Required work:
List every line of the listing that contains the string "indexes".

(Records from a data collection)
>>>>
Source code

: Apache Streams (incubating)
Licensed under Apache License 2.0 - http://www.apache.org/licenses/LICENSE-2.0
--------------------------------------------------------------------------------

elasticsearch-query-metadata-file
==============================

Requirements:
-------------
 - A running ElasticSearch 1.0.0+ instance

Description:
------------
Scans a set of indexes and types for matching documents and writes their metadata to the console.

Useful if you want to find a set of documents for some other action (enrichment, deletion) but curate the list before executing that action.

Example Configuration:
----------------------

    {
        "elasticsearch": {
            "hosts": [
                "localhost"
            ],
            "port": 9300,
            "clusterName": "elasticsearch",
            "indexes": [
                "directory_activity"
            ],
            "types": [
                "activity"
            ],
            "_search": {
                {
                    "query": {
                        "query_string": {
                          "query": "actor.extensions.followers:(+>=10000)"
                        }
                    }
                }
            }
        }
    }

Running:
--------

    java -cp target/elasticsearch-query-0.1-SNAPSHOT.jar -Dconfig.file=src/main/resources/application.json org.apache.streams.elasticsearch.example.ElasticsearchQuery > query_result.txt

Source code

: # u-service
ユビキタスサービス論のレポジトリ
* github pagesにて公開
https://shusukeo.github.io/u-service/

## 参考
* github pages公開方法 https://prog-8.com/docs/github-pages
<<<<
Completed exercise:
Scans a set of indexes and types for matching documents and writes their metadata to the console.
            "indexes": [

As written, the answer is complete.